Daft Punk: no longer harder, better, faster, stronger

Categories:  Music    The Arts
Wednesday, March 3rd, 2021 at 3:54 PM
Daft Punk: no longer harder, better, faster, stronger by Teddy Rankin
Graphic: Eric Johnson

On Feb. 22, Daft Punk shocked the music world by announcing the end of their career in a YouTube video, titled “Epilogue.” The duo's surprise announcement comes eight years after their last album, 2013’s “Random Access Memories,” and depicts the silver and gold robots assisting each other with self-destruction. Daft Punk had been progressing the artform of electronic music for nearly 30 years.

As a fan, this news was devastating and heartbreaking. Daft Punk was one of my favorite musical acts and transformed me into the audiophile I am today. I even focused my high school senior thesis on the group’s history and impact on music. Let us take a look back at Daft Punk’s influential career, which spanned from 1993 to 2021.

The early days

In 1980s Paris, the future robots, Thomas Bangalter and Guy-Manuel de Homem-Christo, formed a band with their friend Laurent Brancowitz. The group, called Darlin’ (named after The Beach Boys’ song of the same name), received a scathing review early on in their first attempt at professional music. The now infamous critique in Melody Maker Magazine referred to their sound as “a daft punky thrash.” Brancowitz went on to co-found the synth-pop band Phoenix, while Bangalter and de Homem-Christo leaned into the phrase and spent years cutting their teeth in Paris discotheques under the name Daft Punk.

What’s the deal with the helmets?

Daft Punk’s debut single, 1995’s “Da Funk,” was accompanied by a music video featuring a man in a realistic dog mask that was directed by Spike Jonze. The group had already taken to wearing disguises in public to avoid being recognized. Jonze later introduced the duo to Tony Gardner, a special effects designer known for his work on Michael Jackson’s “Thriller” and horror film “The Blob.” Gardner designed Daft Punk’s robot helmets, loosely based on the 1951 sci-fi movie “The Day the Earth Stood Still.” When asked why Daft Punk hides their faces, Bangalter once said, “We want the focus to be on the music. If we have to create an image, it must be an artificial image.” Since they first donned the helmets in 2001, they have never been professionally photographed without them.

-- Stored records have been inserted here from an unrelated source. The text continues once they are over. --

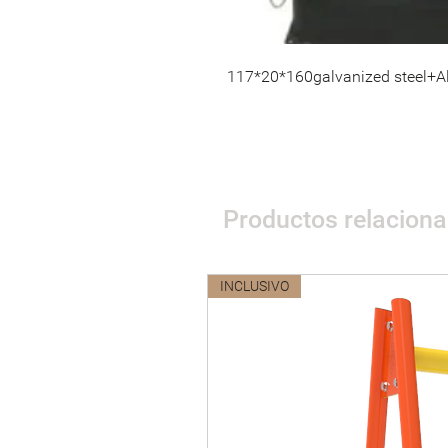
117*20*160
galvanized steel+
Productos relacion
INCLUSIVO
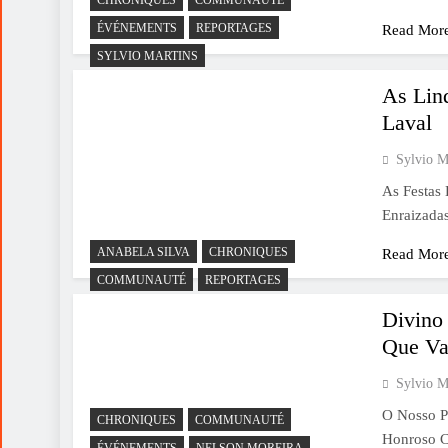
ÉVÉNEMENTS
REPORTAGES
Read Mor
SYLVIO MARTINS
As Lind
Laval
Sylvio M
As Festas
Enraizada
ANABELA SILVA
CHRONIQUES
Read Mor
COMMUNAUTÉ
REPORTAGES
Divino
Que Va
Sylvio M
O Nosso Pr
CHRONIQUES
COMMUNAUTÉ
Honroso C
ÉVÉNEMENTS
NELSON MOREIRA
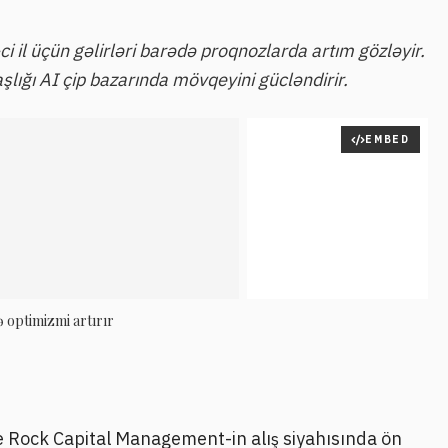
 il üçün gəlirləri barədə proqnozlarda artım gözləyir.
lığı AI çip bazarında mövqeyini gücləndirir.
EMBED
ə optimizmi artırır
Rock Capital Management-in alış siyahısında ön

Daft Punk’s first full length album, “Homework,” was released in 1997 and featured their breakout hit, “Around The World.” The seven-minute track became a fixture at dance clubs “around the world,” taking their act to the next level.

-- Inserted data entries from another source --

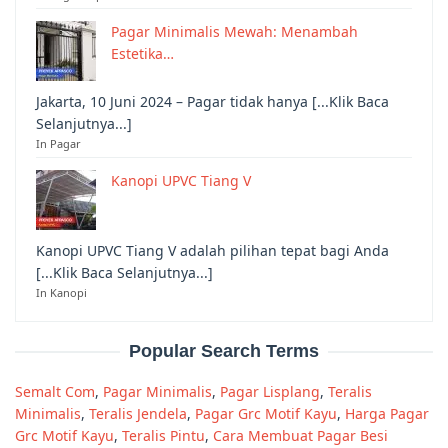
Pagar Minimalis Mewah: Menambah
Estetika…
Jakarta, 10 Juni 2024 – Pagar tidak hanya [...Klik Baca
Selanjutnya...]
In Pagar
Kanopi UPVC Tiang V
Kanopi UPVC Tiang V adalah pilihan tepat bagi Anda
[...Klik Baca Selanjutnya...]
In Kanopi
Popular Search Terms
Semalt Com
,
Pagar Minimalis
,
Pagar Lisplang
,
Teralis
Minimalis
,
Teralis Jendela
,
Pagar Grc Motif Kayu
,
Harga Pagar
Grc Motif Kayu
,
Teralis Pintu
,
Cara Membuat Pagar Besi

“Discovery,” released in 2001, introduced Daft Punk (and their new robot personas) to mainstream radio audiences with massive hits “One More Time” and “Harder, Better, Faster, Stronger.” The album explored the group’s roots in disco music with subtle wordplay (“Discovery” = disco very and “Veridis Quo'' = very disco). Daft Punk also paired “Discovery” with a full length animated movie called “Interstella 5555.”

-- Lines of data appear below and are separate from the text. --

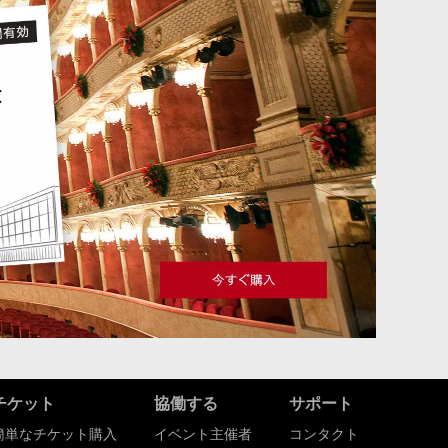
チケット
協働する
サポート
簡単なチケット購入
イベント主催者
コンタクト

In 2005, Daft Punk continued their reign of EDM success with “Human After All” and another film, “Electroma.” After this release, the duo began focusing on live performances and an ambitious live-instrument album that would become their final release and epic masterpiece.

“Random Access Memories” finally came to fruition in 2013 and its lead single, “Get Lucky,” immediately began dominating the airwaves. Daft Punk featured a plethora of legendary musicians on the album: Paul Williams, Nile Rodgers, Pharrell Williams, Julian Casablancas, and Giorgio Moroder, to name a few. “RAM” won four Grammy Awards in 2014, including “Album of the Year,” beating out Kendrick Lamar’s “good kid: m.A.A.d. city” and Taylor Swift’s “Red.”

Alongside their impressive catalog, Daft Punk also collaborated with other trendsetting artists to create some of the biggest hits of the millennium. Most casual listeners will probably recognize the gold and silver robots from Kanye West’s “Stronger,” which borrows the hook from “Harder, Better, Faster, Stronger,” but they may not know that Daft Punk also served as producers for the first three tracks on West’s 2013 album, “Yeezus.” Bangalter and de Homem-Christo also lent their skill to The Weeknd’s “Starboy” and “I Feel It Coming,” both of which were recently performed at the Super Bowl halftime show. Bangalter also has a producer credit on Arcade Fire’s “Everything Now.” Furthermore, the duo appeared in and provided the score for the 2010 film “Tron: Legacy.” 


For 28 years, Daft Punk pushed the envelope of what was possible in music production. Their recording techniques were often replicated and used in pop music until they came out with something new that restarted the cycle. Their decision to retire at this point leads me to suspect that Daft Punk discovered they had reached the extent of the possibilities of music recording. However, with such a rich history of press stunts and hidden messages, the door is still slightly open for a reunion. If that is in fact what they’re planning, the future music is sure to be unbelievable. But we should not hold our breath.

If this is truly the end of Daft Punk, they have left us with an incredible catalog of music and a refreshing glimpse of what success can look like without all the aspects of celebrity.